I'm looking for advice on what the best practice is with regards to process orchestration. To give some context I have the following tasks to orchestrate:

  1. Scale up Azure Batch Pool to provide adequate nodes
  2. Execute custom .Net code which calls a server to retrieve a list of tasks. These tasks change on a daily bases. Queue these tasks onto the Batch Pool.
  3. Execute each task (custom .Net code) on the Batch Pool. Each task creates data within an Azure storage account.
  4. Scale down the batch pool as it is no longer required.
  5. Start / scale up the Data Warehouse
  6. Bulk Import the data into Data Warehouse (expect to be using a combination of PolyBase and BCP).
  7. Aggregate the data and produce output to an Azure Storage account.
  8. Pause / scale down the Data Warehouse

I'm currently comparing Data Warehouse to Runbooks to perform the above.

I find Runbooks are very primitive in terms of their visualisation during design and run time.
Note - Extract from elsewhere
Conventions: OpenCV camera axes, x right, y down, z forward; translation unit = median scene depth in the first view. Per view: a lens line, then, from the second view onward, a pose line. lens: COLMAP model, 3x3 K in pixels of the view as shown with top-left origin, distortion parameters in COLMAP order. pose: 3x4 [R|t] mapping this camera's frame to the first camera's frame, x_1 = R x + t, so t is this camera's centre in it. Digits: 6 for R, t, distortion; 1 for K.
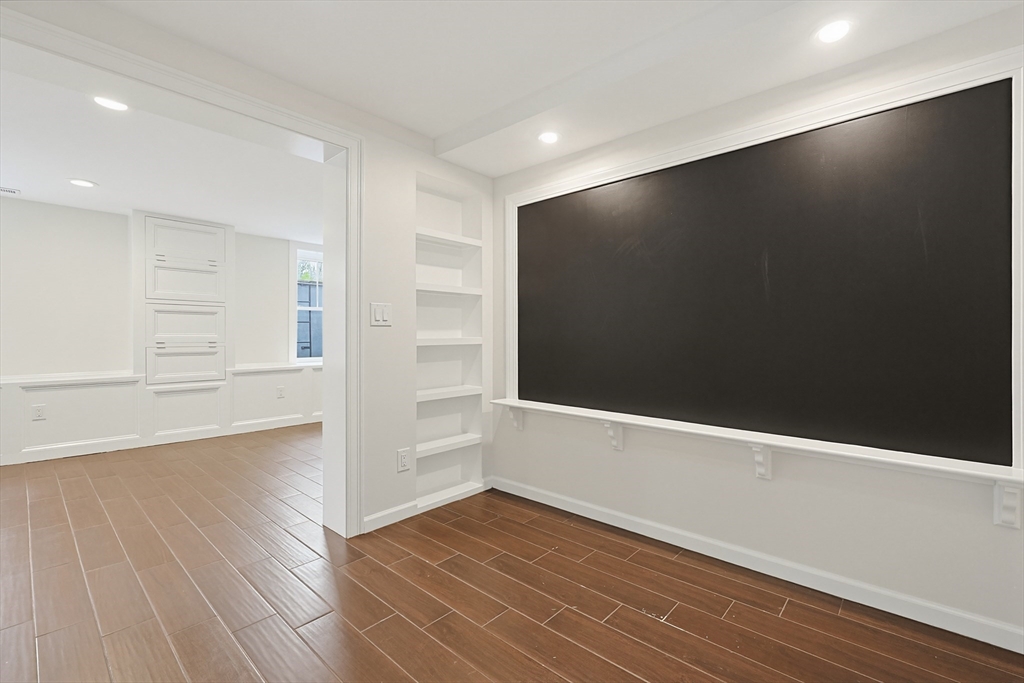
lens RADIAL K [[437.9, 0, 506.8], [0, 437.9, 336.9], [0, 0, 1]] dist [-0.001355, -0.001106]
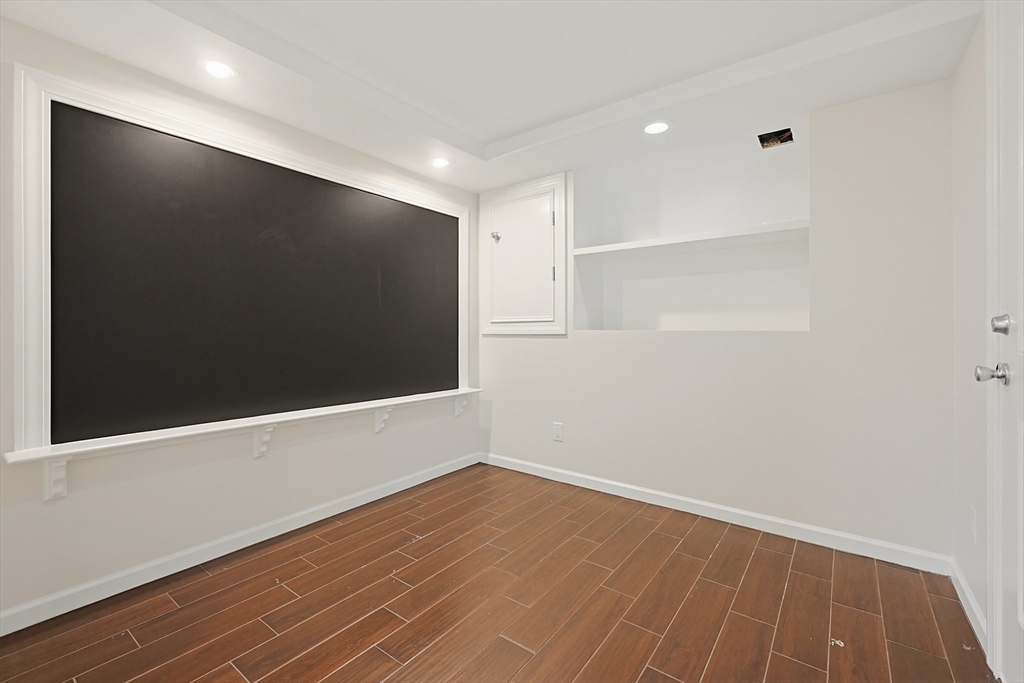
lens RADIAL K [[437.9, 0, 506.6], [0, 437.9, 334.9], [0, 0, 1]] dist [-0.001355, -0.001106]
pose [[-0.079623, 0.002587, 0.996822, -0.760108], [0.016260, 0.999867, -0.001296, 0.018673], [-0.996692, 0.016105, -0.079655, 0.618272]]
I find that Data Warehouse is much more visually apealing. However, the data slicing seems massive overkill. I simply want the process to execute at say 8am each morning. I don't want it to attempt to excute for days past (if I amend the template for example). I expect Data Warehouse will handle failure/resume better along the pipeline of activites also.

Are there any other approaches I should consider here / recommendations?

Thanks David

1

1 Answers

0
votes

That's a fairly broad question so I'll offer a broad-ish answer...

Azure Data Factory (ADF) can certainly do most of what you need in the list above with a few exceptions/tweaks, as below.

The batch compute pool scaling. That would need to be handled locally in the service using the auto scale functionality and passing a command to deal with this. There isn't a activity in ADF to set that directly.

The custom .Net code you mention in points 3 and 4. You can write these as ADF custom activities that get passed to the batch service for execution. So allow ADF to handle these DLL's etc rather than having something else that creates the batch tasks and ADF just executes them. ADF will handle all of this.

More info on creating custom activities here: https://www.purplefrogsystems.com/paul/2016/11/creating-azure-data-factory-custom-activities/

For the Data Warehouse ADF has out of the box functionality to execute your queries and allow the passing of parameters to stored procedure etc.

Lastly, for the DW scaling and pausing I think you'll need to use Azure Automation here. I'm not aware of anything in ADF that can offer that level of control, unless you break out the .Net again.

Hope this give you a steer on how to progress.